§ **ARBEITSAUFTRAG**: Mit welchem Werk möchte das Aalto-Theater in Essen laut dem Textauszug über die neuen Spielpläne am 26. September in die Saison starten?

§ **TEXTAUSZUG**:
--------------------------------

Schauspieldirektor Matthias Gehrt hat mehrere Pläne in petto. – Foto © O-Ton
Langsam trudeln sie ein, die Spielpläne der Opern- und Konzerthäuser für die kommende Saison. Teils in aufwändigen Hochglanzbroschüren, teils als schlichte Pressemitteilungen. Informationen werden ausschließlich per Post oder Internet verschickt. Bis auf das Theater Krefeld Mönchengladbach, das seine Saison im Rahmen einer Pressekonferenz live vor Ort im Krefelder Theater präsentiert. Mit Einhaltung der gebührenden hygienischen Maßnahmen einschließlich der Abstandsregeln. Für die anwesenden Journalisten eine dankbare Gelegenheit, überhaupt wieder einmal ein Theater betreten zu dürfen. Der Informationsgehalt solcher Bemühungen und Veranstaltungen bleibt allerdings, trotz dickleibiger Broschüren und wortreicher Erklärungen, mager. Nicht nur am Niederrhein. Denn fest steht, dass die vorgestellten Pläne nicht eingehalten werden können. Das Aalto-Theater in Essen, das sein Programm schon vor zwei Wochen bekanntgab, möchte am 26. September mit einem neuen Tannhäuser starten. Wenn man Orchester und Chor nicht auf Kammerbesetzung reduzieren will, dürfte der Plan illusorisch sein. Das Gleiche gilt für die Niederrheinischen Bühnen, die in Krefeld mit Donizettis Regimentstochter eröffnen wollten, aber die Reißleine zogen und stattdessen die bereits fertig geprobte und kurz vor der Premiere im März gestoppte neue Rusalka auf den Spielplan setzten. Ein Werk, das sich allerdings kaum weniger sparsam besetzen lässt als etwa Der Fliegende Holländer, der für November vorgesehen war und durch Poulencs Dialogues des Carmélites ersetzt werden soll. Verschiebungen und Ersetzungen aller Art auch im Schauspiel: Der Wilhelm Tell wird in die übernächste Saison verschoben, Wajdi Mouawads Vögel nach hinten gerückt, Hamlet entfällt vorerst ganz.

--------------------------------

§ **MATERIAL**:
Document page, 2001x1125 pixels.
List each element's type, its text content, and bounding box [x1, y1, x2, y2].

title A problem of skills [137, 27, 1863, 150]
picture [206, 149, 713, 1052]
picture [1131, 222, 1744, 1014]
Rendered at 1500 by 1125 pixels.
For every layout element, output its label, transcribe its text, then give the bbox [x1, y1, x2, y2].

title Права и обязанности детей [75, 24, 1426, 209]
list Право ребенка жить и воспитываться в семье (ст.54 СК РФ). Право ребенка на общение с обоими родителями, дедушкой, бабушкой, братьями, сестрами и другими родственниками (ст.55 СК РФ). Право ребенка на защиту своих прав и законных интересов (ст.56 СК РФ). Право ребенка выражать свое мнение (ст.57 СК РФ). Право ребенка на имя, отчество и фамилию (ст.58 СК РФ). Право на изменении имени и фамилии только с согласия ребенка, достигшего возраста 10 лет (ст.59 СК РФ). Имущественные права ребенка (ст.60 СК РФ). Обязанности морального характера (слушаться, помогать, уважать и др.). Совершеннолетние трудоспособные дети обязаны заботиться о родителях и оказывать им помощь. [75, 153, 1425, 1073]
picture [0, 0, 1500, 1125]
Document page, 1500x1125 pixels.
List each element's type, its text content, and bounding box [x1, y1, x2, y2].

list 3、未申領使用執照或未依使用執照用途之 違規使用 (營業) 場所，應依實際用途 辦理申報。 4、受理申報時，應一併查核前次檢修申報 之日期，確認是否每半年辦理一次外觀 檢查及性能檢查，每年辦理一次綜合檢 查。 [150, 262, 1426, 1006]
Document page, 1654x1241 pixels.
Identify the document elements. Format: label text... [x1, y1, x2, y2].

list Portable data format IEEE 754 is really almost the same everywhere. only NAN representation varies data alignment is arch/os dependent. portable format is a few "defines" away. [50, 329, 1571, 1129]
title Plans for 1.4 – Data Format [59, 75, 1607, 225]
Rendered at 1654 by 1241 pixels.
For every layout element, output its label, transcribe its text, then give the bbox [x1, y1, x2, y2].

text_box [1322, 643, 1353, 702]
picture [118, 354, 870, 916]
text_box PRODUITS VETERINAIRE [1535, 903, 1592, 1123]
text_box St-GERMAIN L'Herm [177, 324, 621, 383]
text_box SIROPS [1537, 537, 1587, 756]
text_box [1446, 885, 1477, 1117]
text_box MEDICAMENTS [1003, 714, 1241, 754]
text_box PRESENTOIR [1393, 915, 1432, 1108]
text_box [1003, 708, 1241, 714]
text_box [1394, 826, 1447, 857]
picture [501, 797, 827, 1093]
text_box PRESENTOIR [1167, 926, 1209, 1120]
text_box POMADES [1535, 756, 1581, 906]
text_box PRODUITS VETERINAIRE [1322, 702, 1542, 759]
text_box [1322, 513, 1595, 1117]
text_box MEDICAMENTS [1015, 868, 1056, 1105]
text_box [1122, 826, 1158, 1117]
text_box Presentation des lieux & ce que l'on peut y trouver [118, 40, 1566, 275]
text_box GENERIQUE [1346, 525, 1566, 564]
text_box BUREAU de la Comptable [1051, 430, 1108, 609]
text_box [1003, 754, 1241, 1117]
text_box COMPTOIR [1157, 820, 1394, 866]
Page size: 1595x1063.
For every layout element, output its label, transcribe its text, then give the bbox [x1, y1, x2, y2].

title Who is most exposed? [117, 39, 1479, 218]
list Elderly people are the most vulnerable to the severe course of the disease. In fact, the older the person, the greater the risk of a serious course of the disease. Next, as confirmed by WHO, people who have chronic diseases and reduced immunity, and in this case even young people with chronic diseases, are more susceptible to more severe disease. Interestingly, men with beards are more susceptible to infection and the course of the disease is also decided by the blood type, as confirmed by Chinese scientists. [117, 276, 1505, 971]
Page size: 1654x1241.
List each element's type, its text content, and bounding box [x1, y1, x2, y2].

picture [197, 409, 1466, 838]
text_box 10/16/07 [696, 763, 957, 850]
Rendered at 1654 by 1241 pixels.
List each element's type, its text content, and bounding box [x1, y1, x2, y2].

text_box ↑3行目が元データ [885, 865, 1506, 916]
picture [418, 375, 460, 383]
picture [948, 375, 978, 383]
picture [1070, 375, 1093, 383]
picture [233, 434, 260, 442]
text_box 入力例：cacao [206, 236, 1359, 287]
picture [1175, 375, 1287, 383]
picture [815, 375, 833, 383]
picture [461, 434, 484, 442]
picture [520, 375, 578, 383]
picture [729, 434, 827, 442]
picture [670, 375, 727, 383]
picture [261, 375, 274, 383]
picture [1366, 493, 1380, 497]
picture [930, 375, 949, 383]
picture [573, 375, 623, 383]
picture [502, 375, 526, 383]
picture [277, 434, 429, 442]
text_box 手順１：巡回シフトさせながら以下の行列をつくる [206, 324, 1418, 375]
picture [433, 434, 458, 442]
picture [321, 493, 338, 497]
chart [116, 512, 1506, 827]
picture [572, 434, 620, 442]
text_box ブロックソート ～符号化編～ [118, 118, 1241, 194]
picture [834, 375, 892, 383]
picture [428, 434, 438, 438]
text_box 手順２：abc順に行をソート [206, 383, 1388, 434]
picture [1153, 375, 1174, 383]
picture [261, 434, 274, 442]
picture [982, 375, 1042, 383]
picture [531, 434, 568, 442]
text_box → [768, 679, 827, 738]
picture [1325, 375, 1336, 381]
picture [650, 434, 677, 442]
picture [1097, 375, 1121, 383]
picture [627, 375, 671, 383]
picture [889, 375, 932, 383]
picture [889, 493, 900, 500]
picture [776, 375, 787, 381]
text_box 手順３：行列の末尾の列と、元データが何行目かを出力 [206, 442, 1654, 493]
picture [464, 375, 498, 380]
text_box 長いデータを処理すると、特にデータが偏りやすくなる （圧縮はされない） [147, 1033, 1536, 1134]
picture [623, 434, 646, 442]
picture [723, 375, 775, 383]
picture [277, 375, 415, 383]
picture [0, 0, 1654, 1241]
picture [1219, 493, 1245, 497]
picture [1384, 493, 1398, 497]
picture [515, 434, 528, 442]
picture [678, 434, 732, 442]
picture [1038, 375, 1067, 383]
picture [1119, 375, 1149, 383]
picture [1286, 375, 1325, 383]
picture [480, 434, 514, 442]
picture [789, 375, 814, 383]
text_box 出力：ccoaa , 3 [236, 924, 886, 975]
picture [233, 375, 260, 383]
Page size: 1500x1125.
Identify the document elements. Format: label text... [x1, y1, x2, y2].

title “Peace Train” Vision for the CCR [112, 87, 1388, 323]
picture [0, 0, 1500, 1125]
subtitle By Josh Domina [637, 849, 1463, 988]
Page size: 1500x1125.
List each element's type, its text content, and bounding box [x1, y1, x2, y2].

--------------------------------

§ **LÖSUNG**: Mit einem neuen Tannhäuser.